Instruction a ▸ From the excerpt on the D20 system, retype everything from "2024-06-20, 09:02 AM" down to "of the system.".

[[ Excerpt open ]]

It's not a big gripe, grant you, but it's definitely felt by all my players and myself at times.

And note that has very little to do with "challenge" or "PCs being in control." The monster still gets a turn and a vote. You can still challenge your players and endanger them just as direly. It's just that, in a less swingy system, the danger is a lot more likely to come from the monster's actual dangerousness rather than blind luck.

Sorinth

2024-06-20, 09:02 AM

Is it wanting to be in control, or is it wanting the choice you make to feel like the most important factor in its outcome?

A big gripe I have with the D20 system is that its modifiers are so small that they only make a difference in aggregate. On each individual check, when you have an equal chance of rolling anywhere between 1 and 20, that +3 isn't worth a fart in a hurricane. So it works fine enough in combat, where you're gonna be rolling hundreds of attacks over an average campaign, but if you have a fairly niche skill like Animal Handling it can be hard to work enough ability checks into the sessions to get a decent spread of rolls. And that's without getting into how subjective different DMs are about what they call a roll for, which just adds to the arbitrary feeling of the system.

It's not a big gripe, grant you, but it's definitely felt by all my players and myself at times.

And note that has very little to do with "challenge" or "PCs being in control." The monster still gets a turn and a vote. You can still challenge your players and endanger them just as direly. It's just that, in a less swingy system, the danger is a lot more likely to come from the monster's actual dangerousness rather than blind luck.

[[ Excerpt closed ]]
[[ Exercise data open ]]

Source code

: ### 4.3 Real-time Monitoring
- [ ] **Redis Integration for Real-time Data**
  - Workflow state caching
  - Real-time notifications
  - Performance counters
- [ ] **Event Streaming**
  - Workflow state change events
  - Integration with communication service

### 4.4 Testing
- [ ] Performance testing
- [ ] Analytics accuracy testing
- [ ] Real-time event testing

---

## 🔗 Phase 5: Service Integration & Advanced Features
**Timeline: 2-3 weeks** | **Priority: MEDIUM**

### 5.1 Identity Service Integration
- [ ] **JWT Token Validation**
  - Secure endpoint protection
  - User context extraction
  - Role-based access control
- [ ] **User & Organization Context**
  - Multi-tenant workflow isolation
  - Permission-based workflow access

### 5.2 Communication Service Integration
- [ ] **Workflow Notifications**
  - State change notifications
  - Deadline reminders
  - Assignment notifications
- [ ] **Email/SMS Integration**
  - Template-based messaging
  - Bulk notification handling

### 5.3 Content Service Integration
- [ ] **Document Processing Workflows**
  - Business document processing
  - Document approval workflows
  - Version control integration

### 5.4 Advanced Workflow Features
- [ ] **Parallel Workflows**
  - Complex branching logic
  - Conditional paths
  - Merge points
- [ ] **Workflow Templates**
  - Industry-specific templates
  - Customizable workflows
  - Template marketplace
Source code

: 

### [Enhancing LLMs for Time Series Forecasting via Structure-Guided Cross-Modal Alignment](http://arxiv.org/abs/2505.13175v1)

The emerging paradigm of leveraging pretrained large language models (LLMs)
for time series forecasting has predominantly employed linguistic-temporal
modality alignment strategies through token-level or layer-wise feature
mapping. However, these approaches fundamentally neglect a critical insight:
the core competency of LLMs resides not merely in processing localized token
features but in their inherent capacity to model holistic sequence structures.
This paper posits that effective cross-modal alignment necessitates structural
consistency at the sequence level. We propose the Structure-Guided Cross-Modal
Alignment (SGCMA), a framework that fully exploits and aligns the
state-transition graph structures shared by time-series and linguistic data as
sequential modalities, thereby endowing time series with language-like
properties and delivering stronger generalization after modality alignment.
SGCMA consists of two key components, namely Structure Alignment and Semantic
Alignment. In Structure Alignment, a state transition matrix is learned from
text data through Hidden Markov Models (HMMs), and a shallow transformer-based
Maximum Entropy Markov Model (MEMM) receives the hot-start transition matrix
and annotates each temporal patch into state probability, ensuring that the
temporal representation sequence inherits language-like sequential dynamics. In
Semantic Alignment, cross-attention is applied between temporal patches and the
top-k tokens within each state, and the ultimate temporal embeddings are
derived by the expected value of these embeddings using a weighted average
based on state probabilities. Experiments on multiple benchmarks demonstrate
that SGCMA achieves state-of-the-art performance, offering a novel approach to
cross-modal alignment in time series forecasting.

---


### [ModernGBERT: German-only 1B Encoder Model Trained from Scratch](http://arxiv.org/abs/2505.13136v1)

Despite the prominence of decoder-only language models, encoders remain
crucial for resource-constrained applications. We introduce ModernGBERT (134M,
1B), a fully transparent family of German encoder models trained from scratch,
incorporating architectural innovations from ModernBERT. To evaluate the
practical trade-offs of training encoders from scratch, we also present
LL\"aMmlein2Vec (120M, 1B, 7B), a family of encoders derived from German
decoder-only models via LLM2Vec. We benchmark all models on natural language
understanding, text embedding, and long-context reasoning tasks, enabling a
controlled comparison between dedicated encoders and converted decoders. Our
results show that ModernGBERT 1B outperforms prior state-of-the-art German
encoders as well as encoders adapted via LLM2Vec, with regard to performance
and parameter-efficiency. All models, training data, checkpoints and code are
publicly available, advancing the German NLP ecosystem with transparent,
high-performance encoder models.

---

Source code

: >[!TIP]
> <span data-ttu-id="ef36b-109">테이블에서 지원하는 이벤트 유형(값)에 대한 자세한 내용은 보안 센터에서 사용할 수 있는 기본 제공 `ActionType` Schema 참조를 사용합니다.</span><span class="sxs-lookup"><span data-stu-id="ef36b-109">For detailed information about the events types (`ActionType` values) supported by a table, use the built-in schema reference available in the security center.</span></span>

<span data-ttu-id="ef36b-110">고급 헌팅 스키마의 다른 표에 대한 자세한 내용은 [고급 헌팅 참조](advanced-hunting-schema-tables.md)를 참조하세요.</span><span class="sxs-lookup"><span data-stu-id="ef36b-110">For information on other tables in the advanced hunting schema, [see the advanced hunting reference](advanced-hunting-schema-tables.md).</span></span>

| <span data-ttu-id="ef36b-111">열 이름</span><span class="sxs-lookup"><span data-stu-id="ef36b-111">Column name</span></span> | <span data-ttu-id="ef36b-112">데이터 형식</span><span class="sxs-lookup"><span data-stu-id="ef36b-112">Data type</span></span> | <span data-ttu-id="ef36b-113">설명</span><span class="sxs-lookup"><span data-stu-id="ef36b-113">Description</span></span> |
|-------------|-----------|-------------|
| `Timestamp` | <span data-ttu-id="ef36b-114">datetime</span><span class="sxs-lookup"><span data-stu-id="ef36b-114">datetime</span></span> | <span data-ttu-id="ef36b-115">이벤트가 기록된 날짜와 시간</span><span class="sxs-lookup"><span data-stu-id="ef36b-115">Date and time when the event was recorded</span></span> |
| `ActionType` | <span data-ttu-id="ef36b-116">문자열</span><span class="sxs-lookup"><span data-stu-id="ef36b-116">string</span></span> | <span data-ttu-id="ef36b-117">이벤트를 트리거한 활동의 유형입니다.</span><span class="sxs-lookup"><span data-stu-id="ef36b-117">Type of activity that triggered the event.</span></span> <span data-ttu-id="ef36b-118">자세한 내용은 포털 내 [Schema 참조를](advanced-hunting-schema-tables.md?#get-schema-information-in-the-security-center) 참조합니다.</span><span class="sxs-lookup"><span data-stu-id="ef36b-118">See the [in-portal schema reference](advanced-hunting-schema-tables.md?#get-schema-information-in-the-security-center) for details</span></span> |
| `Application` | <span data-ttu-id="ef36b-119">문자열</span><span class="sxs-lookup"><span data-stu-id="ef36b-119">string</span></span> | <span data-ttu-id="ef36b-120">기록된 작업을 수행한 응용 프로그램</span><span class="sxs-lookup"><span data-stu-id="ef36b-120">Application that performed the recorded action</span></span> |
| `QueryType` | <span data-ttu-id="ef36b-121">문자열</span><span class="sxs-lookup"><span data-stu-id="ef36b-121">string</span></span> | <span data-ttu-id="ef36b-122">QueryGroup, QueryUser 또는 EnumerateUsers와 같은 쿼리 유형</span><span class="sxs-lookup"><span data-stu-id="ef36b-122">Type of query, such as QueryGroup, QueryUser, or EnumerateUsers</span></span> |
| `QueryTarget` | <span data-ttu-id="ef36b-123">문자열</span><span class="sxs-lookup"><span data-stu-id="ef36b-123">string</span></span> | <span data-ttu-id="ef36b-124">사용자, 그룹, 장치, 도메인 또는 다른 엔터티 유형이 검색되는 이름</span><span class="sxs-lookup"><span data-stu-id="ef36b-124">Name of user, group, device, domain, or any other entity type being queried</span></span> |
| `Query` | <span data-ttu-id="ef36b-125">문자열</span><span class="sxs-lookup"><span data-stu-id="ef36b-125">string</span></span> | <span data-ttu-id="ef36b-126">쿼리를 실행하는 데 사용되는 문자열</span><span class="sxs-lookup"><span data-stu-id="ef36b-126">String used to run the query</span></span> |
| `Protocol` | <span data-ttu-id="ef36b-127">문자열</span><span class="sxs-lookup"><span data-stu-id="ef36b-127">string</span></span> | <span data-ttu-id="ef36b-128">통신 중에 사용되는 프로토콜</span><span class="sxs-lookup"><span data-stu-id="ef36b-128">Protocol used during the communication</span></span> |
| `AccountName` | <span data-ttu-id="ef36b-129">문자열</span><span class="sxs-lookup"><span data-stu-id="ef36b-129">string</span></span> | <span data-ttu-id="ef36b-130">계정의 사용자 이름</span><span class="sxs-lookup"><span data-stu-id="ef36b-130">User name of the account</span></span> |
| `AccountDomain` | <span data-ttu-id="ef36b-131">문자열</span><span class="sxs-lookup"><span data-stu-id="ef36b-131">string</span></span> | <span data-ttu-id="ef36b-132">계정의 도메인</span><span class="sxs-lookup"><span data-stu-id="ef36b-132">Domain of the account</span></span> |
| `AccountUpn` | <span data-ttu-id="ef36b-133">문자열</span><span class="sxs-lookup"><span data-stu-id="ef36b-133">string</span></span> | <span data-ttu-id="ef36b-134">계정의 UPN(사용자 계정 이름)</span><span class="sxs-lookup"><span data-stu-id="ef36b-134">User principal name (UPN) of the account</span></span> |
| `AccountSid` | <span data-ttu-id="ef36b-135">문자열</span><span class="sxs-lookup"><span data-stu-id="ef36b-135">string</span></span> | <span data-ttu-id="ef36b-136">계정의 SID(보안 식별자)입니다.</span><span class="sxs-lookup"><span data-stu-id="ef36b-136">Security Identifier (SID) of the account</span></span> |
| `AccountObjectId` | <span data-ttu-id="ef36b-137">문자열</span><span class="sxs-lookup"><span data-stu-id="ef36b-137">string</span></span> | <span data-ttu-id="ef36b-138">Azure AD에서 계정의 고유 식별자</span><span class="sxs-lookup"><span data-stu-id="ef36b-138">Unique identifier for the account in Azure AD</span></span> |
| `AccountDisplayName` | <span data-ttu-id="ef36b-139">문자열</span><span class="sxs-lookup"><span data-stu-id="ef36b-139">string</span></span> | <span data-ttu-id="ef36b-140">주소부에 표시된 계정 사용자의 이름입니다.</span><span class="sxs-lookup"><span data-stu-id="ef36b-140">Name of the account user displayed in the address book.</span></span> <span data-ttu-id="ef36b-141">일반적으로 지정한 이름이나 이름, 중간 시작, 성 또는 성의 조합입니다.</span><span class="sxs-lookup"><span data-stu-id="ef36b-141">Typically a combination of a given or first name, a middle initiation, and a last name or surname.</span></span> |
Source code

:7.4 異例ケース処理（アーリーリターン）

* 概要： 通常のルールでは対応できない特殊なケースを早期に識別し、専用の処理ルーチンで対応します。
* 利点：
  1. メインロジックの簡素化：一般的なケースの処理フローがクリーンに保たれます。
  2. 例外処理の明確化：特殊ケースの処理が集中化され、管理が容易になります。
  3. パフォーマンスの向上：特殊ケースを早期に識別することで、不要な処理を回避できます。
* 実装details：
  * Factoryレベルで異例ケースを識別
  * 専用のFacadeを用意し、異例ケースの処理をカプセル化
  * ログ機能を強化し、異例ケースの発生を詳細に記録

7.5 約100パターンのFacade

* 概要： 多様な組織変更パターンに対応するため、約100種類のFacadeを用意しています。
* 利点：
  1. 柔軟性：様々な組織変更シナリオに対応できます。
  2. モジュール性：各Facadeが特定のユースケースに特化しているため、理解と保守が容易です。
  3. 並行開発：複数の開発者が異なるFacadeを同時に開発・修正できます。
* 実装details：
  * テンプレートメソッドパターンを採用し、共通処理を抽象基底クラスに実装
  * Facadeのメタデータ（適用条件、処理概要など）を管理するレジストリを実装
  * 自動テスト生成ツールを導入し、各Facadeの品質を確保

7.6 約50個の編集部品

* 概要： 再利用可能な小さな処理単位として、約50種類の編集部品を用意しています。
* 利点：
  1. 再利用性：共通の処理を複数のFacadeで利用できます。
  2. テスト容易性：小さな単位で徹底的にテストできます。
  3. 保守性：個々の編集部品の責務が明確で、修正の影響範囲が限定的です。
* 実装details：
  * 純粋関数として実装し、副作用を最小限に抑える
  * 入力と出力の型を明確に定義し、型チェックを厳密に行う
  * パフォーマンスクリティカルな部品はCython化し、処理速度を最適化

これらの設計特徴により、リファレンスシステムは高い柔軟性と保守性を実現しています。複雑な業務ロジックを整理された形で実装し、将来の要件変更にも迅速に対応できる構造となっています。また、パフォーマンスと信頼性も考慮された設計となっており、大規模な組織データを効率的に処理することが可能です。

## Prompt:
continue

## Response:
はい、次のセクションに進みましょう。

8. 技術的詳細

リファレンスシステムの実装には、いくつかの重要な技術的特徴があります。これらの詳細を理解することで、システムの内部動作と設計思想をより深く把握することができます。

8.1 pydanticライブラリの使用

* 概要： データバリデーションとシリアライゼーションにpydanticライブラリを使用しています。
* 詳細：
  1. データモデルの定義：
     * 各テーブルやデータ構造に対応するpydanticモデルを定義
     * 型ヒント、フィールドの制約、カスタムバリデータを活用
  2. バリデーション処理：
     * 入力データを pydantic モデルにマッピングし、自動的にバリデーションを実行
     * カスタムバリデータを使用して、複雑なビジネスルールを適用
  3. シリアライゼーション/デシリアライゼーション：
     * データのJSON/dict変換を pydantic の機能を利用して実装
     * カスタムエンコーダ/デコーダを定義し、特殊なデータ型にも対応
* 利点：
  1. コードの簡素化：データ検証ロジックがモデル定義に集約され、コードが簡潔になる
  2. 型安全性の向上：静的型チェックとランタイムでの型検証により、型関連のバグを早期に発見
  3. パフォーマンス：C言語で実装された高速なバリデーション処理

[[ Exercise data closed ]]

Instruction b ▸ Echo everything in the records from the line containing "8.1 pydanticライブラリの使用" down to the end of the records.

Exercise solution a ▸
2024-06-20, 09:02 AM

Is it wanting to be in control, or is it wanting the choice you make to feel like the most important factor in its outcome?

A big gripe I have with the D20 system is that its modifiers are so small that they only make a difference in aggregate. On each individual check, when you have an equal chance of rolling anywhere between 1 and 20, that +3 isn't worth a fart in a hurricane. So it works fine enough in combat, where you're gonna be rolling hundreds of attacks over an average campaign, but if you have a fairly niche skill like Animal Handling it can be hard to work enough ability checks into the sessions to get a decent spread of rolls. And that's without getting into how subjective different DMs are about what they call a roll for, which just adds to the arbitrary feeling of the system.

Exercise solution b ▸
8.1 pydanticライブラリの使用

* 概要： データバリデーションとシリアライゼーションにpydanticライブラリを使用しています。
* 詳細：
  1. データモデルの定義：
     * 各テーブルやデータ構造に対応するpydanticモデルを定義
     * 型ヒント、フィールドの制約、カスタムバリデータを活用
  2. バリデーション処理：
     * 入力データを pydantic モデルにマッピングし、自動的にバリデーションを実行
     * カスタムバリデータを使用して、複雑なビジネスルールを適用
  3. シリアライゼーション/デシリアライゼーション：
     * データのJSON/dict変換を pydantic の機能を利用して実装
     * カスタムエンコーダ/デコーダを定義し、特殊なデータ型にも対応
* 利点：
  1. コードの簡素化：データ検証ロジックがモデル定義に集約され、コードが簡潔になる
  2. 型安全性の向上：静的型チェックとランタイムでの型検証により、型関連のバグを早期に発見
  3. パフォーマンス：C言語で実装された高速なバリデーション処理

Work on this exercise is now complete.